An annual growth rate of 2% is unremarkable for an economy such as Russia’s and the Russian government’s objective is to increase the growth rate over time to an annual rate of 4%.  That will however require significant cuts in interest rates.  The Central Bank at its last session in January decided to keep its key lending rate at the extraordinarily high figure of 10%, giving Russia by a significant margin the highest real interest rates amongst all the major economies.  With the government and the Central Bank remaining committed to achieving their 4% inflation target, the Central Bank has indicated that it does not intend to cut interest rates before the middle of this year.
A number of general points can now be made.
Over the last three years the Russian economy has surmounted sanctions and a collapse in oil prices which almost every Western economic commentator and analyst discussing the economy at the start of 2014 would have expected to have broken it.  Moreover it has achieved this with a relatively short and by Russian standards shallow recession that caused no rise in unemployment and which led to no dramatic increases in bankruptcies, liquidations, mortgage repossessions or foreclosures.  Western expectations of a credit crunch, of a crisis in the budget, of a general default, and of an imposition of capital controls, have all been proved completely wrong.
The economy is now growing despite the drag of real interest rates of more than 5%, something which no Western economy would be in a position to do.

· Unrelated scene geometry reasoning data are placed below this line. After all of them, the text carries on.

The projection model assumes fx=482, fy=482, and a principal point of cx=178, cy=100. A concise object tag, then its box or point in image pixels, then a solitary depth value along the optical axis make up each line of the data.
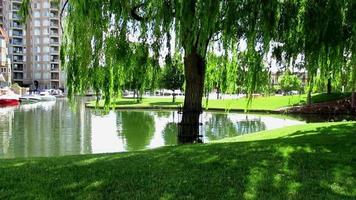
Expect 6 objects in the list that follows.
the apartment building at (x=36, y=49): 123.07
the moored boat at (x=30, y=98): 71.99
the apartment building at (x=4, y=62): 78.94
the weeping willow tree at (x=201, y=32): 9.05
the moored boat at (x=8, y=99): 57.18
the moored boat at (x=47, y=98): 76.60
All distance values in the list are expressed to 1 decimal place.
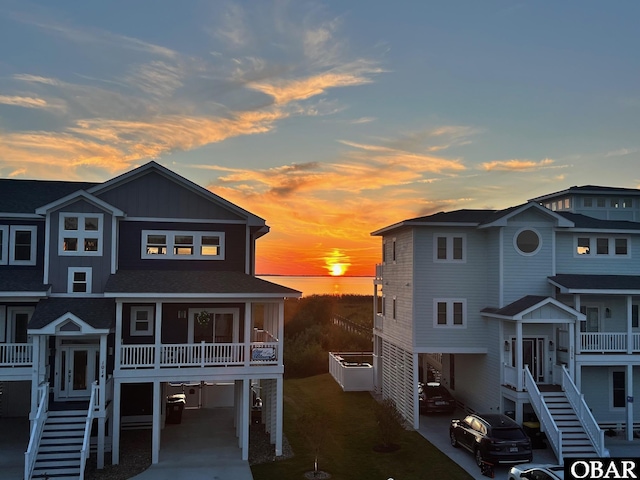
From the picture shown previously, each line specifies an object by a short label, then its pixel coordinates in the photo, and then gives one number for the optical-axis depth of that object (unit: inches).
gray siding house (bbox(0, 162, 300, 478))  780.0
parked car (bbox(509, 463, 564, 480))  589.0
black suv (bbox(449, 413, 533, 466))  725.3
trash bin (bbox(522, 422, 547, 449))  836.0
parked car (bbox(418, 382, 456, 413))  1063.6
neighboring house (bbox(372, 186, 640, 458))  928.3
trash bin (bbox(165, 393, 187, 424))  978.1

Russia has been able to do this because of the decision in 2014 to float the rouble, the single most important economic “reform” carried out by Russia since the tax reforms of Putin’s first term, though it is never discussed in that way.  The success of the policy of floating the rouble contrasts sharply with the way the economies of the southern Eurozone are being eviscerated by their inability to adjust the exchange rates of their currency to take into account economic conditions.
The success of the policy of floating the rouble would not however have been achieved if the Russian economy did not already possess inherent strengths which made it capable of benefiting from the policy.  These include a very low debt position, making it possible for the economy to survive the high interest rates and to repay its foreign debt, a substantial manufacturing and agricultural base, which has made it possible for the economy to fill in the gaps in imports caused by the devaluation, and a financial system that is capable of providing the economy with financing at a time when because of sanctions it was effectively cut off from the capital markets of the West.
None of this was properly understood by the Western decision makers when they decided to impose the sanctions in 2014.  This is because they made their decision based on a picture of the Russian economy which is popular in the Western media but which as events since 2014 have shown is actually almost entirely wrong.
Whether Western leaders and economic commentators are capable of realising this is another matter.  The ideological and political investment in the false picture of “Putin’s Russia” as no more than a “gas station” or as a backward economic basket case is so great that I suspect Western leaders and economic commentators will struggle to put it behind them.  News that Daimler is now opening a factory to build Mercedes cars in Russia however shows that some Western businesses have managed to do so.  As the Russian economy’s growth accelerates more and more will gradually do so, and there will come a point when the reality is so obvious that it can no longer be disputed.
In the meantime this economic reality shows up the key point about the sanctions: for all the political agonising about them in Washington and elsewhere in economic terms they are becoming an irrelevance.  They failed in their objective – to break Russia economically – and as Russia’s recovery since last summer shows Russia is perfectly capable of getting by despite them.